For millions of people in the United States, the situation doesn’t improve as they grow older. In 2008-09, for the 44-64 age group --a group that is particularly prone to a wide range of preventable or treatable diseases, including diabetes, cardiovascular disease, cancer, etc.-- 11.6% had no health insurance. About fifteen percent do not get or delay seeking medical care due to its cost, meaning that conditions become progressively more complicated and costly to treat.
We know, of course, that the new Patient Protection and Affordable Care Act has helped some of these people. But, it will not be until January 2014, that insurers will be prohibited from discriminating against or charging higher rates for adults with pre-existing medical conditions. In the meanwhile, such individuals ostensibly became eligible to join a temporary high-risk pool which would be superseded by a health care exchange in 2014. But, according to the Washington Post this past February, while the Medicaid program's chief actuary forecast that 375,000 Americans would join the new high-risk pools (which operate at the state level) by the end of 2010, as of this past April 30, only 21,454 had. This was not entirely surprising, however.

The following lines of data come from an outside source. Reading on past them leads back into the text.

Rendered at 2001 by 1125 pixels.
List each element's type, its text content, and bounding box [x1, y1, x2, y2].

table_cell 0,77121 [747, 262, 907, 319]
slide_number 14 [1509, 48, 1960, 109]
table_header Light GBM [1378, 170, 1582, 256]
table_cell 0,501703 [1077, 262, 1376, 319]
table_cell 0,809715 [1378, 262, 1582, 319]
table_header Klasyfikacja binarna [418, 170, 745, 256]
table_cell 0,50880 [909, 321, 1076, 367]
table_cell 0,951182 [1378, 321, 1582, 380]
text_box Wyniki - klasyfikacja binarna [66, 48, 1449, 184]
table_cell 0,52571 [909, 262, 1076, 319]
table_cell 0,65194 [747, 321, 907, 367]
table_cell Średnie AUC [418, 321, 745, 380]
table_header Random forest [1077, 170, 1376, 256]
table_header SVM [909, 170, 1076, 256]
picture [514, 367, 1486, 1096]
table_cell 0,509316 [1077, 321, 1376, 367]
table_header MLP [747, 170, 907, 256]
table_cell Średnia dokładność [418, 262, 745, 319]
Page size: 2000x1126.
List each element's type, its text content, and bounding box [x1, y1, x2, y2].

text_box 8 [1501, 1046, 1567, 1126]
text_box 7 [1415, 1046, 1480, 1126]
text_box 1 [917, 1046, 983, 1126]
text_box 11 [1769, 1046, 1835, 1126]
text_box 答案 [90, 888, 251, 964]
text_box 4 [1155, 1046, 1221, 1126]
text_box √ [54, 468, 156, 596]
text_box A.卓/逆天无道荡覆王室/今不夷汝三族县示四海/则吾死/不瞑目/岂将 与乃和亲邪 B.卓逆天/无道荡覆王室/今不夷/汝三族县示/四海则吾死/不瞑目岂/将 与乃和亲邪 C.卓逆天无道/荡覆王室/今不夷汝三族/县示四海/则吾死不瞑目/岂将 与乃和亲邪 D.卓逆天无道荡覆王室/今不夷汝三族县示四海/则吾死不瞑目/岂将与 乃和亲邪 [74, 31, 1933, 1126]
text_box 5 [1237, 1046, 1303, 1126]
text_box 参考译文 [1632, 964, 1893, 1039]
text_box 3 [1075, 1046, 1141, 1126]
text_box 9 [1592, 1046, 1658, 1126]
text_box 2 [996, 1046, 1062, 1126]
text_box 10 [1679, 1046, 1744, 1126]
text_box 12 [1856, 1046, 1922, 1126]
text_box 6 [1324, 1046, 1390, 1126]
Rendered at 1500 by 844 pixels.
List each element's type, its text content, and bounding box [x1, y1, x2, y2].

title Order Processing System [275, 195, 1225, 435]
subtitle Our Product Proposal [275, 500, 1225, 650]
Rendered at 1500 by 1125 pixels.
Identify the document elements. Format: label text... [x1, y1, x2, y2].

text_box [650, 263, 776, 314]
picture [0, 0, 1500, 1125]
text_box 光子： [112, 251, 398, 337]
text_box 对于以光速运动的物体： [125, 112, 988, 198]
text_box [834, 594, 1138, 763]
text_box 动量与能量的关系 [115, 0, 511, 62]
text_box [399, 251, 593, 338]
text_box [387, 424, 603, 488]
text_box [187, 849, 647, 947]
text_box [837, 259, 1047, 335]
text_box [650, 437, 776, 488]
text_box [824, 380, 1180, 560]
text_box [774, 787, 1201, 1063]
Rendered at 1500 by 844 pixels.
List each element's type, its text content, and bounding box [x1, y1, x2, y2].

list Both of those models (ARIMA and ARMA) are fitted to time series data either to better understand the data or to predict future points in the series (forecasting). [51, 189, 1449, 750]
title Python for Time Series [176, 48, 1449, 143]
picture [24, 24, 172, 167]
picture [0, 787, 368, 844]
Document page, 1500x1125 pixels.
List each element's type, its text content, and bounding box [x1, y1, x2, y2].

According to an article by Linda J. Blumberg in the New England Journal of Medicine in May, Pre-Existing Condition Insurance Plans (PCIPs) were never meant to be large, so that “Even people whose existing insurance coverage (or coverage held within the past 6 months) excludes the medical condition that would otherwise qualify them for a PCIP cannot enroll.” For many people, premiums are also too high and they remain uninsured.
Millions who are still without insurance do not necessarily suffer from pre-existing conditions, however. One important group is pregnant women. In its 2010 report, Deadly Delivery: the Maternal Healthcare Crisis in the United States, Amnesty International reported that “women in the USA have a greater lifetime risk of dying of pregnancy-related complications than women in 40 other countries….the likelihood of a woman dying in childbirth in the USA is five times greater than in Greece, four times greater than in Germany, and three times greater than in Spain.”
Then, there are many people suffering from chronic diseases that, if left untreated, become life threatening and costly to remedy. A good example is diabetes. This is a disease which is increasingly common in the U.S. (and other developed countries) and which compromises the life style and shortens the life-span of millions of people. A recent paper in the journal, Health Affairs (2010), for example, estimates that the median age of diagnosis is 24 for Type 1 diabetes and 57 for Type 2 and that, by age 60, one in five adults in the U.S. has diabetes and two in five has pre-diabetes. The article suggests that the national economic burden of these conditions, in terms of medical costs and productivity losses, was about $218 billion in 2007. Yet, clearly, we cannot reduce that burden when many of the people at risk of diabetes or who suffer from it and will suffer its complications are not being adequately monitored and treated, due to lack of insurance.
Diabetes, of course, is not the only health condition that people are at risk of as a result of low income and insufficient or non-existent insurance. It is estimated that approximately 17.4 percent of individuals aged 18 years and above in the U.S. have hypertension. Among them, another study in Health Affairs indicates that hypertensive adults who have no health insurance are significantly less likely to have their hypertension controlled than those with insurance. They are, therefore, at greater risk of heart disease and stroke.
Fortunately, for those over the age of 65, there is Medicare. But, the sad reality is that, by the time that many people have access to it, medical treatment for conditions such as diabetes and heart disease, among others, is often less straightforward and far more costly than it would have been if everyone were insured from birth to 65. The potential savings from universalizing Medicare, in terms of national economic productivity (including days lost due to illness) and aggregate medical expenditure, and the added value in terms of increased quality of life for those who are currently uninsured, would be immeasurable.